TASK REQUIREMENTS:
a) Output the words of the passage on follow-up judgements below, from "It is like Nash" up to and including "not believe, know!".
b) In the passage on follow-up judgements below, in what year did the speaker do the research on Hering's Law?

SOURCE DOCUMENT:
____
To be able to make good clinical judgements on follow-ups is important. If you don't have this, or are confused about this, you will make what Lippe called "fatal errors". You change a remedy when you shouldn't change it or you stand by a remedy when it is the wrong remedy.

It is like Nash says:
"It will do no benefit to the patient to give the wrong remedy, even if you do it for two years".

If you give the wrong remedy, you have got to change. There are people who will say: 'Sometimes you have to wait two or three months before you can evaluate the remedy.' And Nash responded:

"For the people that want to wait three months, while the disease is progressing, they want to make sure that they have given the wrong remedy. Even if you wait two years, if you have given the wrong remedy there is no benefit the patient can get".

In other words, he was a very practical guy, Nash. He says it from a very practical point of view, not a theoretical point of view.

Do not believe, know!

Often it is easy to make a clinical judgement on the direction of cure. But there are many cases, that if you are not aware of all the difficulties and how it should be, then we will be confused and we will make a wrong decision. What I'm telling you here is, you have to pay attention to the direction of cure in your patient and try to understand, what is right, what is wrong from your previous understanding of what was supposed to be the law. Is it a law or is it a rule; that is the first thing you have to answer. If it is a law, you must know if all four tenets must obey, or just some of them. If it is, which one. If it is a rule, is it for the four of them, or just some of them. Is it applicable for all disease, acute and chronic? Or only for certain disease, like psoric disease. Does it apply to irreversible lesions? Which old previous complaint will return or which one should not return. Which one would be a good sign if it would return?

Clinical judgement calls
In other words: you have a patient that you are treating with kidney failure, not very serious but somewhat kidney failure and a previous history of heart failure in the past. You start to treat the patient and he starts having heart failure while you treat them, but the kidney failure gets better. What are you going to do, to know if you are going in the right way or not in the right way? You have got to be really sharp in your understanding of the direction of cure. I was put in that situation in those years, in 1983 when I did the research on Hering's Law, I was put in that situation, I had a patient exactly like this. She came to me with kidney failure and started to go to heart failure as I started to treat the patient. You have to make a certain judgement, but it is an old complaint, previous to the kidney failure. It was severe. When I say heart failure the patient if left untreated would soon die.
____
DATA FOR REVIEW:
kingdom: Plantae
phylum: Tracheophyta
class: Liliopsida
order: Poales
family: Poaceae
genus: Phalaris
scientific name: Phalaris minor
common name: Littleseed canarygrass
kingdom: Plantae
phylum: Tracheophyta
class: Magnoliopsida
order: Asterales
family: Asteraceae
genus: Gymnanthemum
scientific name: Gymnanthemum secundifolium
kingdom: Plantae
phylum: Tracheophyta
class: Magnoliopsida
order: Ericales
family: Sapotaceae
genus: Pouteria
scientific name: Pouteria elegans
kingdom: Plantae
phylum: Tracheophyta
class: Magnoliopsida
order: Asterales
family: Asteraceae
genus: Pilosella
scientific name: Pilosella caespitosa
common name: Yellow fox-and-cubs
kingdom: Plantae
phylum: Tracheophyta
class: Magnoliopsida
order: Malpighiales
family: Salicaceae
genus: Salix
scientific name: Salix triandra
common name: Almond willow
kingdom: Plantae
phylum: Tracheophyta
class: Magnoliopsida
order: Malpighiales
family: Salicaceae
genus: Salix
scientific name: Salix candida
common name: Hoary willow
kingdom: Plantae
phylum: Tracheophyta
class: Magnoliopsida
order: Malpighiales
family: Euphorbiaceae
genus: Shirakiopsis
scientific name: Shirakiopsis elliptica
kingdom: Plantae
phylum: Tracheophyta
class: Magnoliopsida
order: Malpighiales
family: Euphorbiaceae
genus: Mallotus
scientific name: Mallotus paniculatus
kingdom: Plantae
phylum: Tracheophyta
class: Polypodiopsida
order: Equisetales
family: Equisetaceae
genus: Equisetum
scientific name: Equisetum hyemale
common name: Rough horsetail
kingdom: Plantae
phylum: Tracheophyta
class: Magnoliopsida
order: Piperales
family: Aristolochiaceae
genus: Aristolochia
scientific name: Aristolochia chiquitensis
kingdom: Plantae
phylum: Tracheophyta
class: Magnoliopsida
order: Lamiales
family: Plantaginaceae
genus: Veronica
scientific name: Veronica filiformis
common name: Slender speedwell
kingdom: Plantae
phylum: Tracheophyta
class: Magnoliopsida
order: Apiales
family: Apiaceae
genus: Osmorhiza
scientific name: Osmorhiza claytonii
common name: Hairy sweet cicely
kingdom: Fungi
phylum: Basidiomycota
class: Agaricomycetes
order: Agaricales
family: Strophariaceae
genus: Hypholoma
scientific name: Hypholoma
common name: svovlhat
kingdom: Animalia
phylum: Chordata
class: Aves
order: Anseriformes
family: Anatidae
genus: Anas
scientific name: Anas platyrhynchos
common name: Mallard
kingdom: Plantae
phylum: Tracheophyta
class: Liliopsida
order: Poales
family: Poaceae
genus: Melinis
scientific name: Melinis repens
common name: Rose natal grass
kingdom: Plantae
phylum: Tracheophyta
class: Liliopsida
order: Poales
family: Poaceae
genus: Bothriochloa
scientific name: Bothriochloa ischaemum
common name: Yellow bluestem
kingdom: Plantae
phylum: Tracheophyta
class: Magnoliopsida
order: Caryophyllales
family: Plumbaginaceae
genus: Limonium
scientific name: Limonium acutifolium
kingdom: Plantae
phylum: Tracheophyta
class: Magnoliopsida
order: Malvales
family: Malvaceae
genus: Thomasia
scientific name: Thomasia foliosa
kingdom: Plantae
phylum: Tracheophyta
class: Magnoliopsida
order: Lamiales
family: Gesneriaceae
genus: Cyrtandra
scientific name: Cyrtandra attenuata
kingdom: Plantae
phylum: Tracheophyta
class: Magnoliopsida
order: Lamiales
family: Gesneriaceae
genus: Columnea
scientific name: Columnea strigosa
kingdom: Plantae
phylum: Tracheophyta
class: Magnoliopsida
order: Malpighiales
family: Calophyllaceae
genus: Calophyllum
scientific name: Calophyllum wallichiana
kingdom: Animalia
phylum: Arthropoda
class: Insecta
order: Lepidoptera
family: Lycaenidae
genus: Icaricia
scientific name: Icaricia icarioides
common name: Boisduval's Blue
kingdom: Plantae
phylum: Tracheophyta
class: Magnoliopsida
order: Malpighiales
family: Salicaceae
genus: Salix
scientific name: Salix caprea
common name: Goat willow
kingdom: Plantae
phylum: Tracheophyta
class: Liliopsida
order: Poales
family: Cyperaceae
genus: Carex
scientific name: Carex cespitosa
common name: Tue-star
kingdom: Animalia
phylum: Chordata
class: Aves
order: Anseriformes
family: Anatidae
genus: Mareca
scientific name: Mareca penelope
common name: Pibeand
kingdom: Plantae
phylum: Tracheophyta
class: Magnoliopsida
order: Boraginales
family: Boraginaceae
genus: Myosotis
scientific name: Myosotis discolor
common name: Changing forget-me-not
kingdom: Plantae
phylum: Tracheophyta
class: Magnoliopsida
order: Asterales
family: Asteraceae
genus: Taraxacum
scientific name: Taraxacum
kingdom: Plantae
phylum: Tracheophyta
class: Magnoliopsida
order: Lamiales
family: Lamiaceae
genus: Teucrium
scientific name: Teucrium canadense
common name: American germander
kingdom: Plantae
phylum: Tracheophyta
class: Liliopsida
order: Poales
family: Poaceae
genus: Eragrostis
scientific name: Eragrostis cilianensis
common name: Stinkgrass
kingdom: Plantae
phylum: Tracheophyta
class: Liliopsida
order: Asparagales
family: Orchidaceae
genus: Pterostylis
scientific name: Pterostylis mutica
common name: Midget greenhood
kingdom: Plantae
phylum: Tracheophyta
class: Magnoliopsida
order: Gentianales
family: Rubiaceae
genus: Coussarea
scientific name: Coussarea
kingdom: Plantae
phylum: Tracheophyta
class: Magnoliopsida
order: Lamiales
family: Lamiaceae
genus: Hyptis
____
ANSWER LIST:
a)
It is like Nash says:
"It will do no benefit to the patient to give the wrong remedy, even if you do it for two years".

If you give the wrong remedy, you have got to change. There are people who will say: 'Sometimes you have to wait two or three months before you can evaluate the remedy.' And Nash responded:

"For the people that want to wait three months, while the disease is progressing, they want to make sure that they have given the wrong remedy. Even if you wait two years, if you have given the wrong remedy there is no benefit the patient can get".

In other words, he was a very practical guy, Nash. He says it from a very practical point of view, not a theoretical point of view.

Do not believe, know!

b) In 1983.